July 4, 2019 / 7:19 PM / 2 months ago

Esquadrões da morte da Venezuela matam jovens e forjam circunstâncias, diz ONU

A chefe de direitos humanos da ONU, Michelle Bachelet, durante coletiva de imprensa após se reunir com o presidente venezuelano, Nicolás Maduro, em Caracas, na Venezuela 21/06/2019 REUTERS/Fausto Torrealba

GENEBRA (Reuters) - Forças de segurança da Venezuela estão enviando esquadrões da morte para assassinar homens jovens e forjar as cenas para parecer que as vítimas resistiram à prisão, disse a Organização das Nações Unidas (ONU) em um relatório emitido por sua chefe de direitos humanos nesta quinta-feira.

Números do governo mostraram que as mortes atribuídas a criminosos que resistiram à prisão alcançaram 5.287 no ano passado e 1.569 até 19 de maio deste ano. O relatório da ONU disse que muitas delas parecem ter sido execuções extrajudiciais.

    As famílias de 20 homens descreveram como mascarados das Forças de Ação Especial da Venezuela (FAES) vestidos de preto chegaram em picapes pretas sem placas. Segundo os relatos, os esquadrões da morte invadiram as casas, levaram pertences e agrediram mulheres e meninas, às vezes arrancando suas roupas.

    “Eles separavam homens jovens de outros familiares antes de baleá-los”, disse o relatório.

    “Em todos os casos, testemunhas relataram com o FAES manipulou a cena do crime e as provas. Eles plantavam armas e drogas e disparavam contra as paredes ou para o alto para insinuar um confronto e para mostrar que a vítima ‘resistiu à autoridade’”.

    A chefe de direitos humanos da ONU, Michelle Bachelet, visitou a Venezuela no mês passado e apresentará o relatório ao Conselho de Direitos Humanos da entidade na sexta-feira.

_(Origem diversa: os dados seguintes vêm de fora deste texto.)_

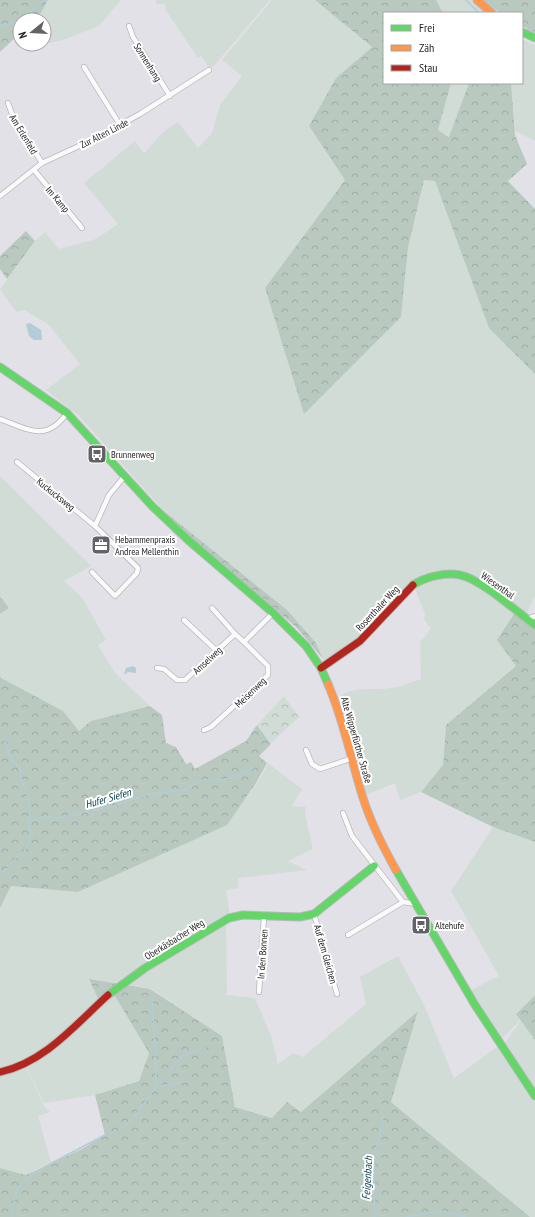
<svg xmlns="http://www.w3.org/2000/svg" width="535" height="1217" viewBox="0 0 535 1217" font-family="'PT Sans Narrow',sans-serif">
<style>
.grass{fill:#d2dcd6}
.forest{fill:url(#forest-crowns)}
.park{fill:url(#park-crowns)}
.water{fill:#b2cdd5}
.lines{fill:none;stroke-linecap:round;stroke-linejoin:round}
.stream{stroke:#b2cdd5;stroke-width:1.5}
.street-casing{stroke:#b8b7bc;stroke-width:6}
.fast-casing{stroke:#b8b7bc;stroke-width:9}
.slow-casing{stroke:#b8b7bc;stroke-width:9}
.jam-casing{stroke:#b8b7bc;stroke-width:9}
.street{stroke:#fbfafb;stroke-width:4.5}
.fast{stroke:#63d668;stroke-width:7}
.slow{stroke:#ff974d;stroke-width:7}
.jam{stroke:#b3261e;stroke-width:7}
.labels{text-anchor:middle;stroke-width:4;stroke-linejoin:round;paint-order:stroke}
.street-label{font-size:10px;fill:#1e1d21;stroke:#fff}
.poi-label{font-size:10px;fill:#1e1d21;stroke:#fff;text-anchor:start}
.water-label{font-size:11px;font-style:italic;fill:#003b46;stroke:#fff}
</style>
<defs>
<pattern id="forest-crowns" width="20" height="18" patternUnits="userSpaceOnUse"><rect width="20" height="18" fill="#b9c9c0"/><path d="M2 6a3 3 0 1 1 6 0M12 15a3 3 0 1 1 6 0" fill="none" stroke="#9faca5"/></pattern>
<pattern id="park-crowns" width="20" height="18" patternUnits="userSpaceOnUse"><rect width="20" height="18" fill="#d2dcd6"/><path d="M2 6a3 3 0 1 1 6 0M12 15a3 3 0 1 1 6 0" fill="none" stroke="#b4bcb7"/></pattern>
</defs>
<rect width="100%" height="100%" fill="#e2e1e7"/>
<!-- grass -->
<g class="grass">
<polygon points="48,0 121,0 99,26 63,40 44,44 44,20 34,20 41,13"/>
<polygon points="155,0 270,0 213,67 208,66 201,56 198,58 165,9 166,7 165,4 157,4"/>
<polygon points="272,0 315,0 372,47 336,78 309,126 345,180 265,288 304,413 401,317 408,248 424,180 435,181 489,327 535,374 535,596 526,615 474,578 422,577 359,639 328,660 323,659 316,643 165,512 79,416 46,390 80,364 48,324 24,310 16,312 0,289 35,241 45,232 59,249 96,239 118,224 84,183 135,141 144,153 163,132 178,122 198,148 212,133 220,105 242,76 222,60"/>
<polygon points="436,0 472,0 488,13 443,13"/>
<polygon points="522,39 535,45 535,141 515,131 511,83 522,83"/>
<polygon points="451,83 469,83 450,137 438,130"/>
<polygon points="0,476 91,566 64,581 83,599 106,640 98,645 115,673 150,706 91,721 79,731 63,711 0,678 0,614 9,608 0,596"/>
<path d="M443 577H460L472 581 516 611V666L446 725 443 765 421 792 400 800 395 783 366 795 338 698C354 684 378 692 397 687 405 685 413 681 421 679L420 642 431 629 424 619 425 614 414 586 424 581Z"/>
<polygon points="268,763 302,789 292,806 306,807 305,814 313,849 288,861 307,870 238,878 239,888 226,890 230,917 120,984 89,980 99,1001 43,1050 24,1063 0,1071 0,908 11,886 78,892 226,825 260,779"/>
<polygon points="493,827 535,842 535,995 516,1013 520,1020 501,1040 471,990 499,976 451,891"/>
<polygon points="226,920 227,995 255,998 271,1036 278,1064 293,1053 303,1057 366,1004 360,977 398,956 424,1005 454,1078 497,1047 535,1103 535,1217 530,1217 391,1102 418,1011 301,1112 272,1118 235,1107 222,1036 151,989 121,984"/>
<polygon points="113,991 149,1053 139,1081 95,1095 44,1103 25,1064"/>
<polygon points="521,1020 535,1040 535,1090 504,1044"/>
<polygon points="25,1065 44,1106 50,1112 38,1116 51,1162 26,1175 0,1168 0,1073"/>
</g>
<!-- forest -->
<g class="forest">
<polygon points="0,0 48,0 41,13 34,20 20,20 20,33 0,52"/>
<polygon points="315,0 436,0 443,13 384,13 384,83 451,83 438,130 449,137 469,83 511,83 515,135 527,164 508,181 535,209 535,374 489,328 435,181 424,180 408,248 401,317 304,414 265,288 345,180 309,126 336,78 372,47"/>
<polygon points="483,0 535,0 535,33 522,26 522,13 500,13"/>
<polygon points="26,231 35,241 7,279 0,269 0,256"/>
<polygon points="165,512 287,610 316,643 323,659 296,627 185,533"/>
<polygon points="0,596 9,608 0,614"/>
<polygon points="516,611 527,619 535,616 535,842 493,827 421,792 443,765 446,725 516,666 497,640"/>
<polygon points="0,675 1,678 63,711 79,731 91,721 150,706 162,715 166,743 176,747 186,764 191,762 195,769 246,741 257,725 271,744 259,756 267,763 256,783 227,825 78,892 11,886 0,908"/>
<polygon points="89,979 150,989 222,1036 235,1107 272,1118 287,1102 301,1112 418,1011 391,1102 530,1217 0,1217 0,1168 26,1175 82,1149 105,1135 95,1095 139,1081 149,1053 112,991 99,1001"/>
<polygon points="535,995 535,1040 516,1014"/>
</g>
<!-- park -->
<polygon class="park" points="284,696 299,717 271,743 257,725"/>
<!-- water -->
<g class="water">
<polygon points="30,323 41,330 42,340 34,340 29,336 26,324"/>
<polygon points="133,666 136,668 136,673 128,672 124,675 126,668"/>
</g>
<g class="lines">
<!-- stream -->
<g class="stream">
<polyline points="466,0 479,13"/>
<polyline points="0,27 19,20 46,0"/>
<polyline points="527,30 535,29"/>
<polyline points="0,739 6,741 9,755 20,769 21,779 27,793 30,813 28,820"/>
<polyline points="0,873 9,868 14,859 23,853 32,836 29,828 28,821 48,817 60,818 79,813 111,807 145,795 187,789 202,780 221,780 235,777 253,768"/>
<path d="M156 1086C164 1084 174 1086 181 1082"/>
<polyline points="156,1087 181,1057 206,1047"/>
<polyline points="11,1217 16,1191 26,1179 46,1166 105,1135 119,1131 136,1115 155,1088 156,1072 152,999"/>
<polyline points="374,1217 374,1164 383,1117"/>
<polyline points="406,1217 441,1211 465,1217"/>
</g>
<!-- street casing -->
<g class="street-casing">
<g id="street">
<polyline points="129,26 133,37 170,96"/>
<polyline points="84,67 120,125"/>
<polyline points="8,103 12,114 42,163"/>
<polyline points="34,170 82,228"/>
<polyline points="0,196 42,163 90,141 140,114 209,70"/>
<path d="M0 419C28 429 46 443 67 413"/>
<polyline points="17,462 95,526"/>
<polyline points="92,572 115,596 137,573 138,568 95,526 109,495 124,477"/>
<polyline points="212,608 235,634 244,642"/>
<polyline points="527,619 535,616"/>
<polyline points="184,620 217,651"/>
<polyline points="157,668 164,669 177,680 185,680 235,634"/>
<polyline points="204,730 211,727 268,675 268,666 244,642 273,613"/>
<polyline points="306,750 312,764 320,769 353,758"/>
<polyline points="343,813 352,836 403,902 417,904"/>
<polyline points="314,914 337,994"/>
<polyline points="348,935 403,902"/>
<polyline points="259,992 264,917"/>
</g>
</g>
<!-- fast casing -->
<g class="fast-casing">
<g id="fast">
<polyline points="522,32 535,38"/>
<polyline points="0,367 67,413 152,506 188,540 273,613 306,646 321,668 328,684"/>
<path d="M413 585C425 577 445 572 460 575 481 579 517 612 535 625"/>
<polyline points="396,870 475,1005 535,1096"/>
<polyline points="108,995 145,968 229,918 243,915 300,917 314,914 374,866"/>
</g>
</g>
<!-- slow casing -->
<g class="slow-casing">
<g id="slow">
<polyline points="477,0 492,13"/>
<path d="M328 684C344 721 351 760 363 798 371 823 383 847 396 870"/>
</g>
</g>
<!-- jam casing -->
<g class="jam-casing">
<g id="jam">
<polyline points="321,668 360,641 413,585"/>
<path d="M0 1072C44 1063 76 1024 108 995"/>
</g>
</g>
<!-- street -->
<use href="#street" class="street"/>
<!-- fast -->
<use href="#fast" class="fast"/>
<!-- slow -->
<use href="#slow" class="slow"/>
<!-- jam -->
<use href="#jam" class="jam"/>
</g>
<!-- icons -->
<defs>
<g id="bus-square" transform="scale(1)"><rect x="-9" y="-9" width="18" height="18" rx="4" fill="#636266" stroke="#fff"/><path d="M-5-6H5V4H4V6H2V4H-2V6H-4V4H-5ZM-3.5-4V0h7V-4ZM-3.5 1.2v1.5H-2V1.2ZM2 1.2v1.5H3.5V1.2Z" fill="#fff"/></g>
<g id="office-square" transform="scale(1)"><rect x="-9" y="-9" width="18" height="18" rx="4" fill="#636266" stroke="#fff"/><path d="M-6-3h4V-5.5h4V-3h4V5H-6ZM-1-4.5V-3h2v-1.5ZM-6 0V1H6V0Z" fill="#fff"/></g>
</defs>
<g fill-rule="evenodd">
<use href="#bus-square" x="97" y="454"/>
<use href="#office-square" x="101" y="545"/>
<use href="#bus-square" x="421" y="925"/>
</g>
<g class="labels">
<!-- street labels -->
<g class="street-label">
<text transform="translate(148 62) rotate(58)" y="4">Sonnenhang</text>
<text transform="translate(104 133) rotate(-27)" y="4">Zur Alten Linde</text>
<text transform="translate(24 134) rotate(59)" y="4">Am Erlenfeld</text>
<text transform="translate(58 199) rotate(50)" y="4">Im Kamp</text>
<text transform="translate(56 494) rotate(39)" y="4">Kuckucksweg</text>
<text transform="translate(498 585) rotate(35)" y="4">Wiesenthal</text>
<text transform="translate(377 608) rotate(-47)" y="4">Rosenthaler Weg</text>
<text transform="translate(207 660) rotate(-43)" y="4">Amselweg</text>
<text transform="translate(250 692) rotate(-44)" y="4">Meisenweg</text>
<text transform="translate(357 740) rotate(74)" y="4">Alte Wipperfürther Straße</text>
<text transform="translate(174 939) rotate(-32)" y="4">Oberkäsbacher Weg</text>
<text transform="translate(262 954) rotate(-86)" y="4">In den Bonnen</text>
<text transform="translate(326 954) rotate(74)" y="4">Auf dem Gleichen</text>
</g>
<!-- poi labels -->
<g class="poi-label">
<text x="111" y="458">Brunnenweg</text>
<text x="115" y="543">Hebammenpraxis<tspan x="115" dy="12">Andrea Mellenthin</tspan></text>
<text x="435" y="929">Altehufe</text>
</g>
<!-- water labels -->
<g class="water-label">
<text transform="translate(108 798) rotate(-16)" y="4">Hufer Siefen</text>
<text transform="translate(367 1178) rotate(-87)" y="4">Feigenbach</text>
</g>
</g>
<!-- legend -->
<rect x="383" y="12" width="140" height="72" fill="#ffffff" stroke="#a5a5a6"/>
<rect x="391" y="25" width="20" height="6" fill="#63d668" stroke="#a5a5a6"/>
<text x="419" y="32" font-size="12" fill="#1e1d21">Frei</text>
<rect x="391" y="45" width="20" height="6" fill="#ff974d" stroke="#a5a5a6"/>
<text x="419" y="52" font-size="12" fill="#1e1d21">Zäh</text>
<rect x="391" y="65" width="20" height="6" fill="#b3261e" stroke="#a5a5a6"/>
<text x="419" y="72" font-size="12" fill="#1e1d21">Stau</text>
<!-- north arrow -->
<g transform="translate(32 32) rotate(252)"><circle r="19" fill="#ffffff" stroke="#a5a5a6"/>
<path d="M0-3L7 15L0 10L-7 15Z" fill="#636266"/>
<text y="-6" font-size="11" font-weight="bold" text-anchor="middle" fill="#1e1d21">N</text>
</g>
</svg>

    O relatório disse que os assassinatos são parte de uma estratégia do governo do presidente Nicolás Maduro que visa “neutralizar, reprimir e criminalizar oponentes políticos e pessoas críticas do governo” que se acelerou desde 2016.

    A ONU também divulgou uma resposta por escrito do governo venezuelano às suas conclusões, que classificou o relatório como uma “visão seletiva e abertamente parcial” sobre a situação dos direitos humanos no país sul-americano e argumentou que a ONU contou com “fontes que carecem de objetividade” e que ignorou informações oficiais.